§ The task
Reproduce each line of the entries that carries "driving".

+===+

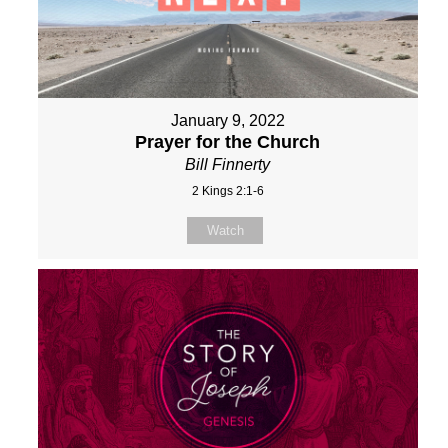
January 9, 2022
Prayer for the Church
Bill Finnerty
2 Kings 2:1-6
Watch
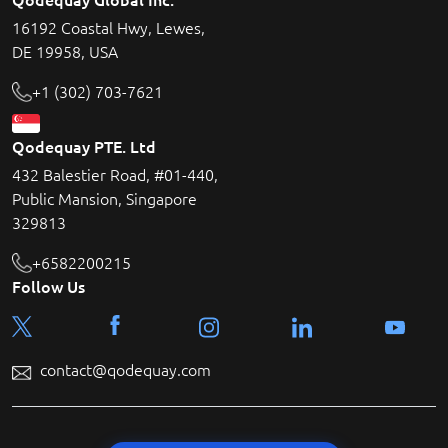
16192 Coastal Hwy, Lewes,
DE 19958, USA
+1 (302) 703-7621
Qodequay PTE. Ltd
432 Balestier Road, #01-440,
Public Mansion, Singapore
329813
+6582200215
Follow Us
contact@qodequay.com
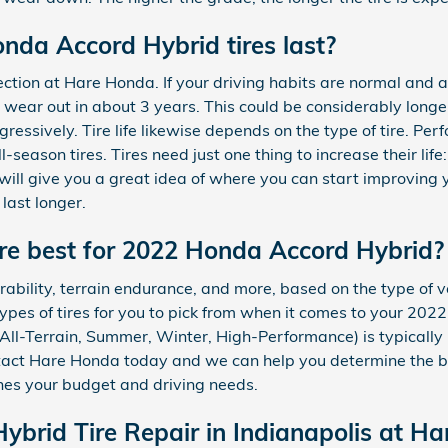
da Accord Hybrid tires last?
nspection at Hare Honda. If your driving habits are normal an
l wear out in about 3 years. This could be considerably longe
gressively. Tire life likewise depends on the type of tire. Per
ll-season tires. Tires need just one thing to increase their li
 will give you a great idea of where you can start improving 
last longer.
are best for 2022 Honda Accord Hybrid?
durability, terrain endurance, and more, based on the type of
ypes of tires for you to pick from when it comes to your 20
n, All-Terrain, Summer, Winter, High-Performance) is typicall
tact Hare Honda today and we can help you determine the be
es your budget and driving needs.
brid Tire Repair in Indianapolis at H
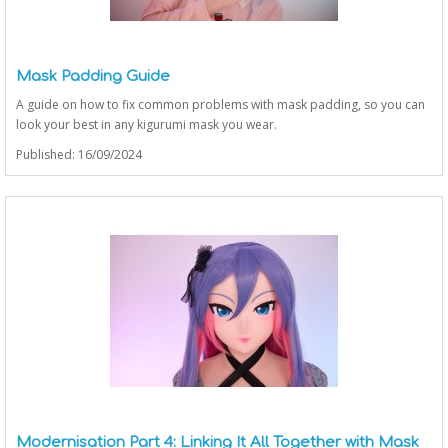
Mask Padding Guide
A guide on how to fix common problems with mask padding, so you can
look your best in any kigurumi mask you wear.
Published: 16/09/2024
Modernisation Part 4: Linking It All Together with Mask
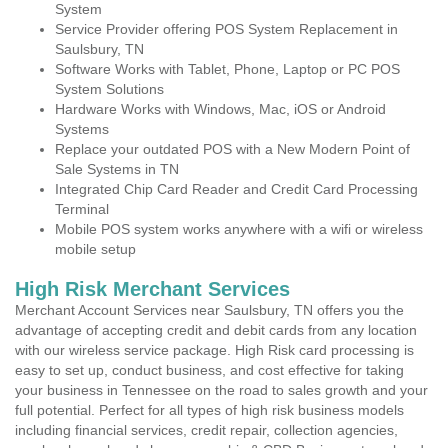
System
Service Provider offering POS System Replacement in
Saulsbury, TN
Software Works with Tablet, Phone, Laptop or PC POS
System Solutions
Hardware Works with Windows, Mac, iOS or Android
Systems
Replace your outdated POS with a New Modern Point of
Sale Systems in TN
Integrated Chip Card Reader and Credit Card Processing
Terminal
Mobile POS system works anywhere with a wifi or wireless
mobile setup
High Risk Merchant Services
Merchant Account Services near Saulsbury, TN offers you the
advantage of accepting credit and debit cards from any location
with our wireless service package. High Risk card processing is
easy to set up, conduct business, and cost effective for taking
your business in Tennessee on the road to sales growth and your
full potential. Perfect for all types of high risk business models
including financial services, credit repair, collection agencies,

+===+

§ Task answer
nspection at Hare Honda. If your driving habits are normal an
es your budget and driving needs.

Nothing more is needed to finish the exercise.